→ WORK INSTRUCTION 1
Condense the paragraph of the draft preview that begins "The good news here is the lack of bad news" into a short bulleted list of its main facts.
→ WORK INSTRUCTION 2
Carry on with the draft preview, writing what comes next after its final sentence.

→ TEXT SEGMENT

____

Obviously, watching and researching college basketball is an important part of the draft process, but only a fraction of the total picture. If being the best college player equaled being a top pick, Josh Hart and Frank Mason would be two of the first names announced by Adam Silver.
The draft, however, features so many other wrinkles and qualifiers. How old are you? Who have you played? What role did you play? Does your game make sense in today’s league? Do you fit with a certain team’s style and roster? I can try to answer these questions and they only serve as the tip of the iceberg. Even the teams drafting players don’t truly know about work ethic, basketball IQ, and the baggage that goes with giving teenagers millions of dollars.
It’s an inexact science. The tiniest details or the most deep rooted basketball philosophies can have two intelligent basketball minds completely disagree about a prospect.
All we can do is try our best to suss out the strengths and weaknesses of the players available from what we’ve seen in the past. I’ve done my best to hunker down and rank the 40 best prospects that will hear their names called Thursday night. Previously, I’ve ranked them in three groups for Larry Brown Sports: the 10 best guards, 10 best big men, and 6 best swingmen. I’ll reference those rankings throughout this post, but there is a ton more analysis and stats in each of those pieces worth checking out.
Without further ado, let’s start at the top.
The good news here is the lack of bad news. Markelle Fultz is a complete point guard. He’s long, athletic, springy, and smart. He can shoot from outside, get to the rim, and finish in traffic. He can pass and read the defense. He led major conference college basketball in scoring last season at 23 points per game. Over a four game stretch against conference competition, he averaged 32.3 points, 6.8 rebounds, 6.0 assists, 1.8 steals, 1.5 blocks, and 39.5 minutes (!!) per game. Fultz failed to score in double-figures only once in college, when he shot 3 for 14 against Western Kentucky, but added 10 assists, 8 rebounds, and 3 blocks.
He led the Pac-12 in fouls drawn per 40 minutes. And assist rate. And points per game. And Player Efficiency Rating.
Markelle Fultz is the best player in this draft, with the capability of becoming an All-Star and so much more. He fits with the Sixers because he’d fit with anyone. He’s really, really good.
There were only two knocks against Fultz this season at Washington. I’ll lay both of them out here and then detail where they go wrong.
First, people noticed a tendency in Fultz to fall asleep on defense, allowing lesser opponents to drive by or let an off-ball cutter fly right by him. There’s no denying this happened, quite often throughout the year. Here’s stand still shooter Bryce Alford coasting right by Markelle Fultz:
In reality, this kind of thing is going to happen with a high-usage offensive player like Fultz. He had the 24th highest usage rate in college basketball, the highest in the Pac-12. Remember that crazy four game stretch I mentioned above? That included an overtime win in which Fultz played 43 minutes. Only two major conference players averaged more minutes per game than Fultz (Syracuse’s Andrew White and National Player of the Year Frank Mason III). It’s an excuse to say this is the sole reason he was unable to play top level defense, but in other situations, like high school and international FIBA competition, Fultz has always been a plus defender. With the ball often in the hands of Ben Simmons or Joel Embiid, Fultz figures to be much more attentive on defense.

____

→ PROVIDED MATERIAL
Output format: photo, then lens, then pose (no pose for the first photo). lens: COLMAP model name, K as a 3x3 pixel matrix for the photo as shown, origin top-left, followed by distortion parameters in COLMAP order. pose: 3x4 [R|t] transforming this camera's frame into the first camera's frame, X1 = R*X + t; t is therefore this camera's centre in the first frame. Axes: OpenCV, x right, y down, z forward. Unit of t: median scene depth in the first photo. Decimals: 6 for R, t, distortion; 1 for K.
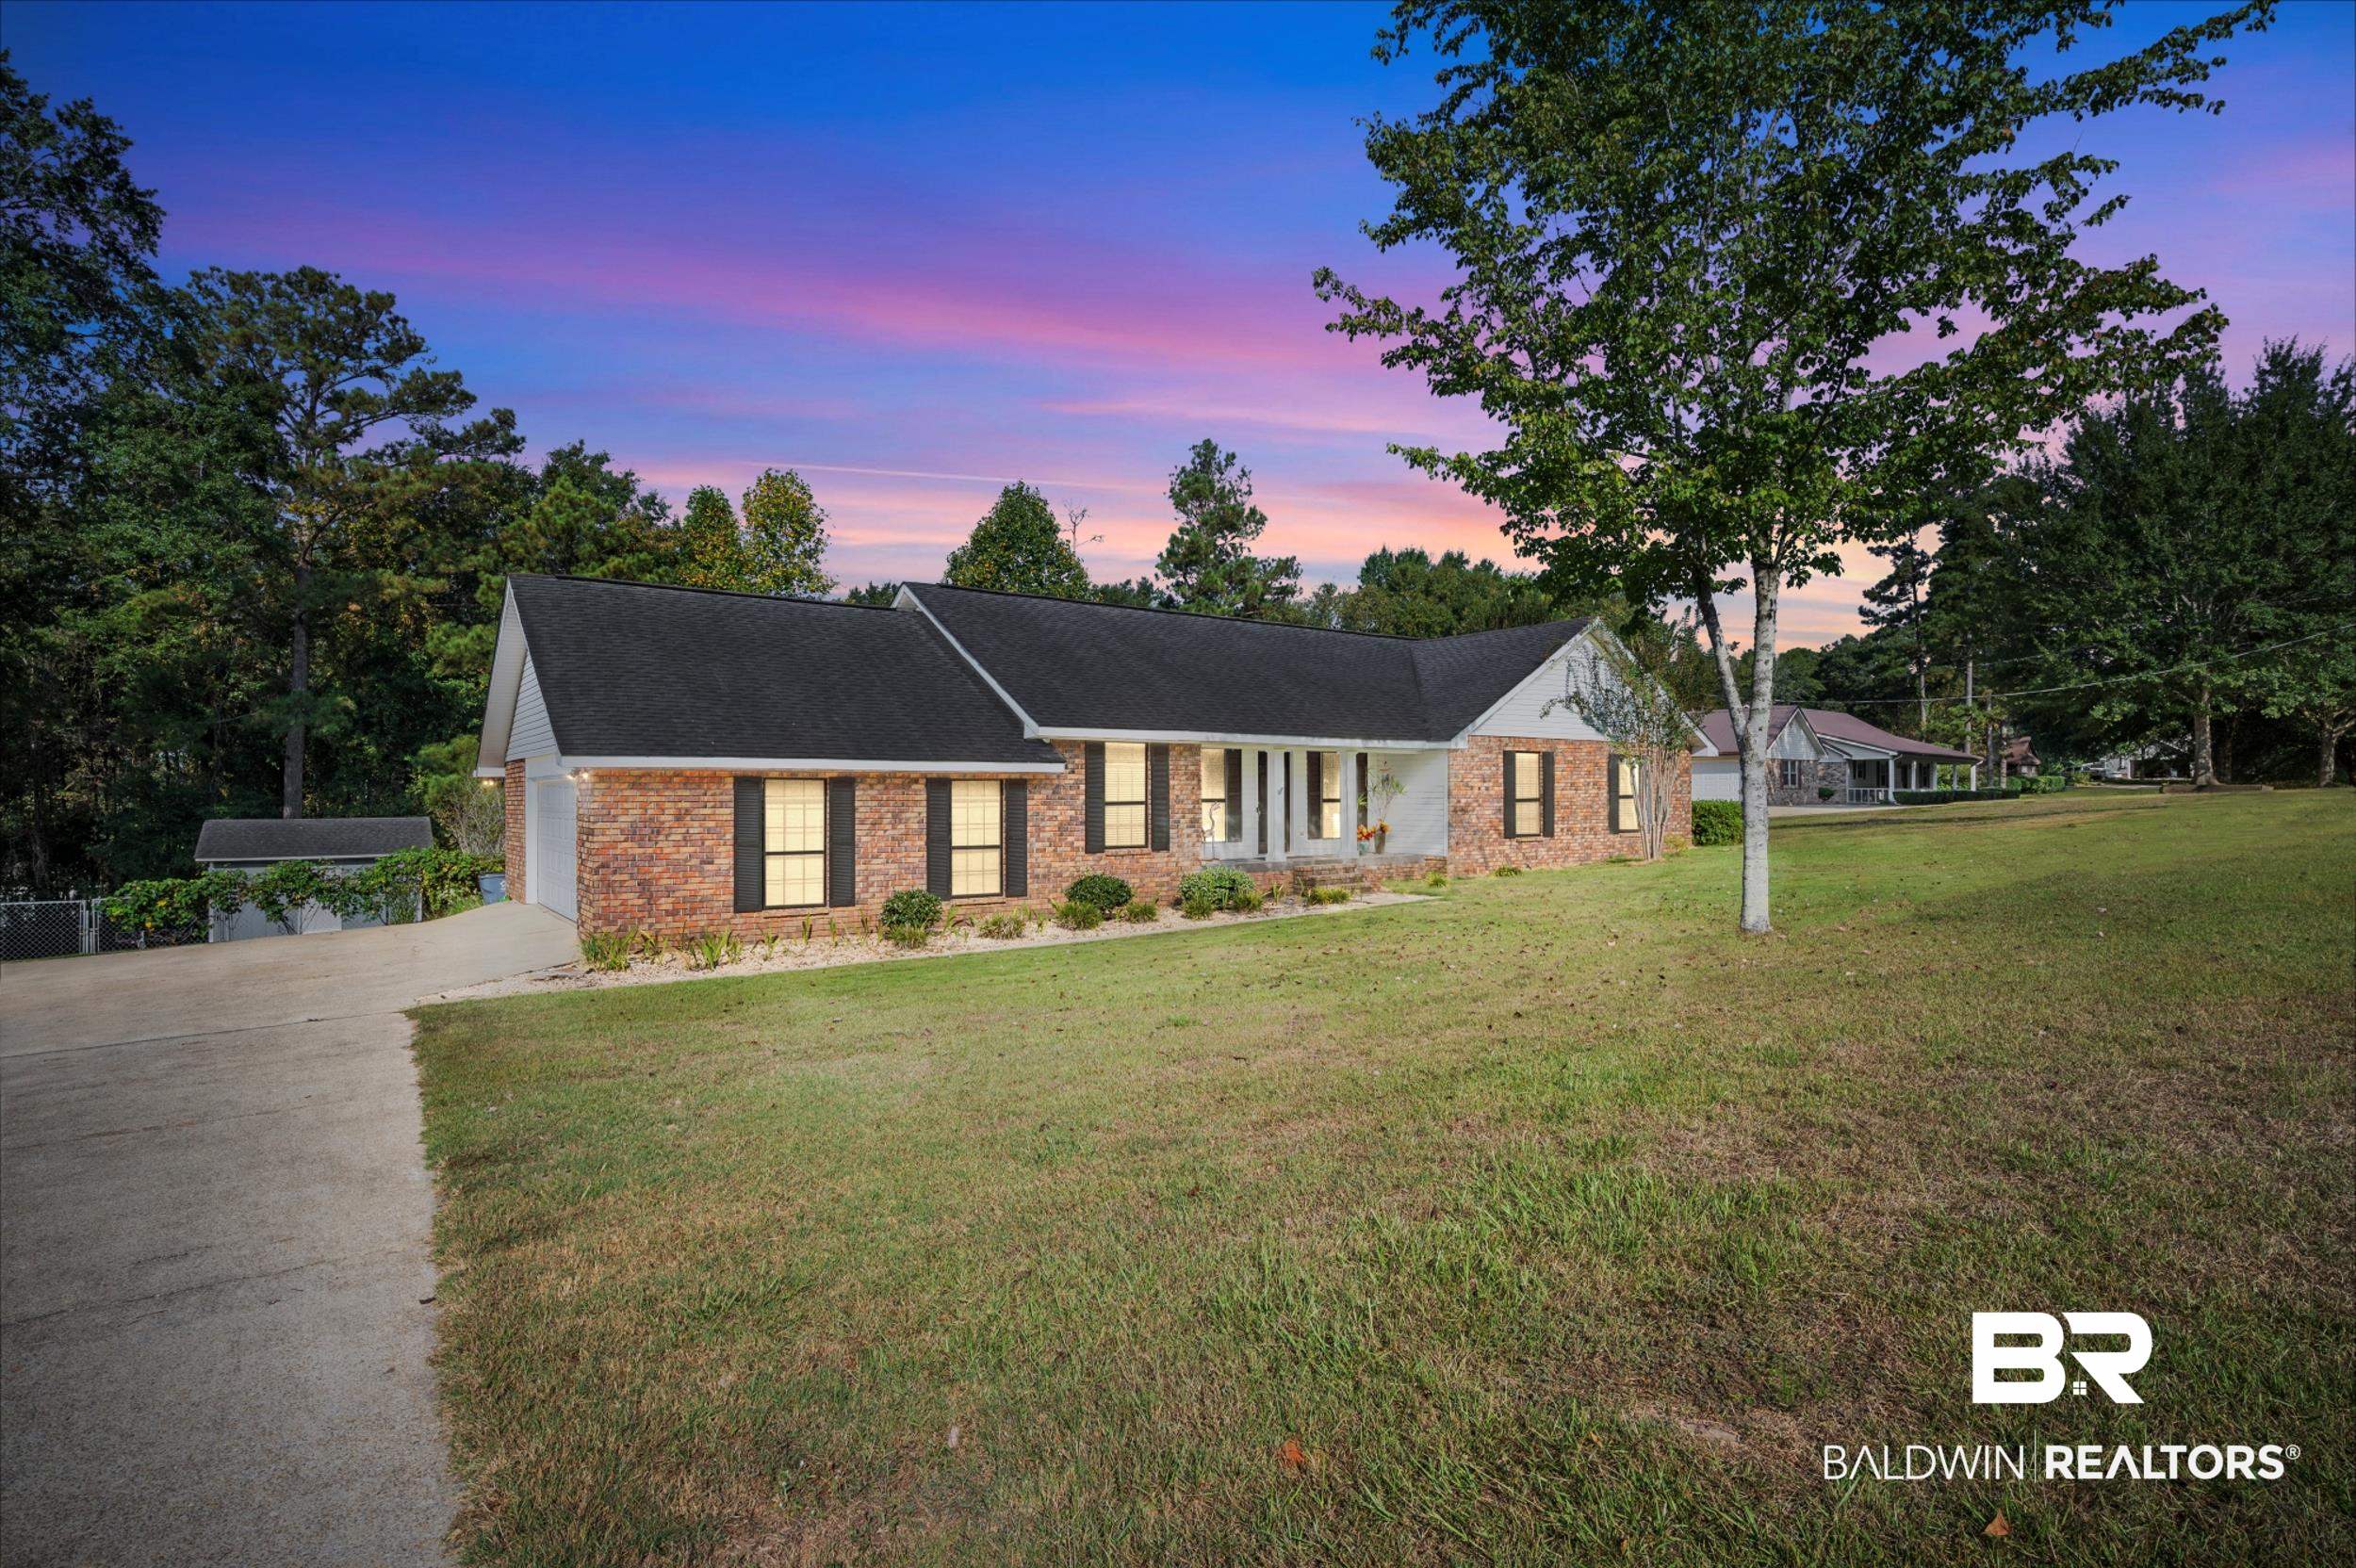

____

→ TASK ANSWER 1
- Markelle Fultz is a complete point guard with no real bad news: long, athletic, springy, and smart.
- He can shoot from outside, get to the rim, finish in traffic, pass, and read the defense.
- He led major conference college basketball in scoring last season at 23 points per game.
- Over four games against conference competition, he averaged 32.3 points, 6.8 rebounds, 6.0 assists, 1.8 steals, 1.5 blocks, and 39.5 minutes.
- He failed to score in double figures only once, shooting 3 for 14 against Western Kentucky, but still had 10 assists, 8 rebounds, and 3 blocks.

→ TASK ANSWER 2
The second, and more ridiculous, claim against Fultz was that he “isn’t a winner” because he played for a bad Washington team. Again, we can look to how he performed in other situations. He was the MVP of the gold medal winning U-19 FIBA World Championship team. His high school teams were dominant, losing only a half dozen games in his two seasons on the varsity.
He chose Washington out of loyalty to the first coach and school to offer him before he had a growth spurt. He expected to play with Dejounte Murray and Marquesse Chriss, but both bolted to the NBA after their freshman seasons before Fultz arrived. The rest of Washington’s roster was dismally untalented. Fultz bit the bullet, performed his best, and now moves on to greener pastures. There are plenty of NBA All-Stars who never played in the NCAA Tournament, like Klay Thompson, Paul George, Damian Lillard, and Paul Millsap.
#2 Ranked Guard
Most people would disagree with this ranking, but I’m adamant about my love for Smith. I’ve already gushed about him elsewhere, so let’s run those feelings again here.
First from Larry Brown Sports:
“Only 20 percent of Smith’s shots at the rim were assisted, compared to 48 percent of his made threes and only 3 percent of his 2-point jumpers. Contrast that with Malik Monk, still to come on these rankings and having played on a very talented Kentucky, who had 47 percent of his shots at the rim assisted, 20 percent of his 2-point jumpers, and a whopping 82 percent of his threes (all stats per Hoop-Math.com).
Despite carrying that heavy workload, Smith shot within 5 percentage points of Monk from each of those locations.”
And now from a previous post here at Palestra Back:
The triple-double was (Smith’s) second of conference play, making him the first ACC player to ever (*EVER*) record two triple-doubles against ACC opponents in a season. Yes, he accomplished something Michael Jordan, Len Bias, Ralph Sampson, Tim Duncan, James Worthy, Chris Paul, and every Duke Blue Devil of all-time were incapable of.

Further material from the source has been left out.